In terms of my personal use cases, I'm much more likely to want to be able
to share a lot of state between cores than anything else. Out of everything
that's been mentioned so far (including the discussion you linked), the
best fit for me seems to be either netmulticore or perhaps ocaml's mpi
bindings, given the testament to mpi's speed I saw in the aforementioned
discussion. Netmulticore seems like a marvelous piece of work, but I'm
bothered by how unsafe it is -- one of ocaml's great assets is its safety.
I wish there was a way for the type system or the runtime in general to
make a shared heap work better, but I guess we're stuck with what we have
for now. Anyway, I'm really excited to see what Leo White can come up with
for making a truly multicore runtime a reality.

Dataset entries:
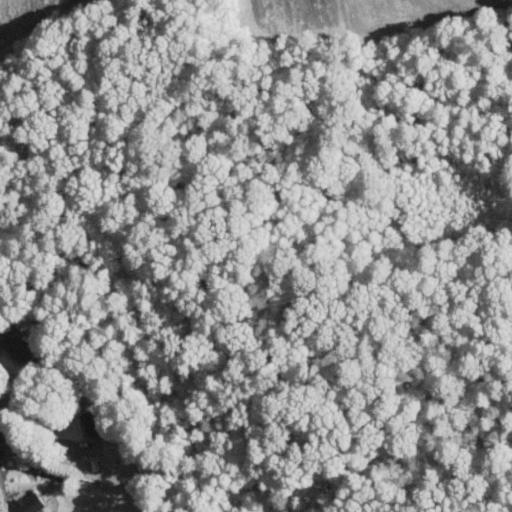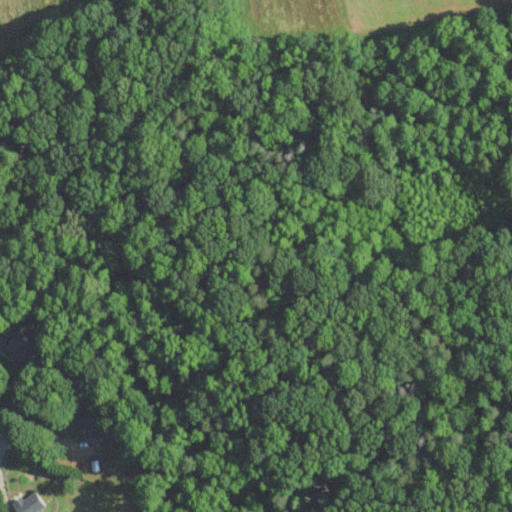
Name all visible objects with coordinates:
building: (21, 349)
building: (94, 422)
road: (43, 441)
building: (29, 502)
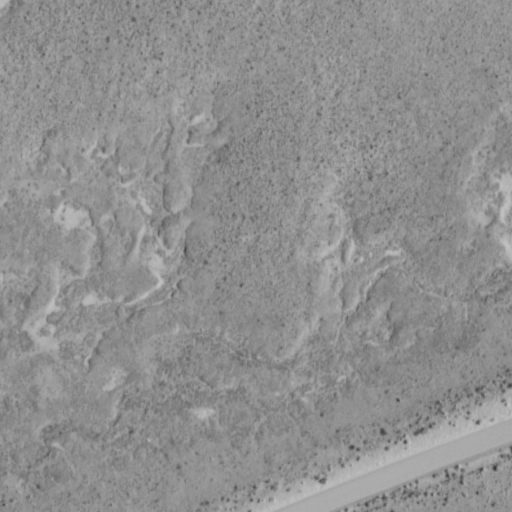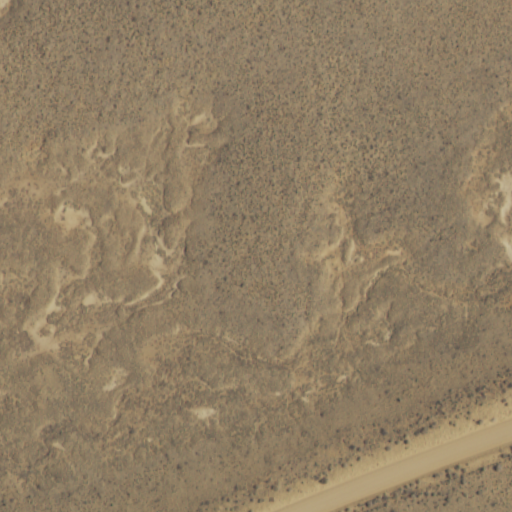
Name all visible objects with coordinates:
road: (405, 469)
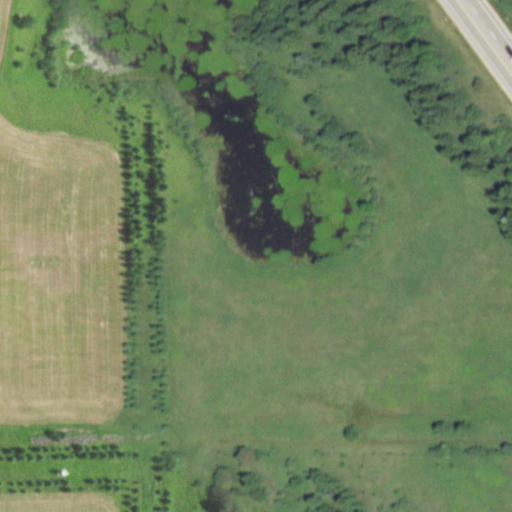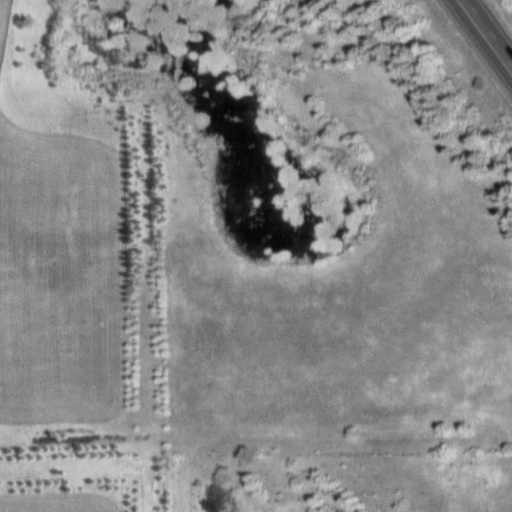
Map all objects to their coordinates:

▶ [Your tasks]
a - Rewrite the paragraph of the post on OCaml multicore options that begins "In terms of my personal use cases" as a brief bulleted list, keeping its main facts.
b - Summarize the post on OCaml multicore options in two sentences.

▶ [Solutions to each task]
a -
- The writer most wants to share a lot of state between cores.
- The best fits so far seem to be netmulticore or OCaml's MPI bindings, the latter because of MPI's speed as described in the linked discussion.
- Netmulticore seems excellent but is unsafe, and safety is one of OCaml's great assets.
- The writer wishes the type system or runtime could make a shared heap work better, but must accept the current situation for now.
- The writer is excited about what Leo White may achieve toward a truly multicore runtime.

b - Wanting mainly to share a lot of state between cores, the writer sees netmulticore or OCaml's MPI bindings as the best fits, but is bothered that netmulticore is unsafe when safety is one of OCaml's great assets. The writer wishes the type system or runtime could make a shared heap work better and is excited about Leo White's work toward a truly multicore runtime.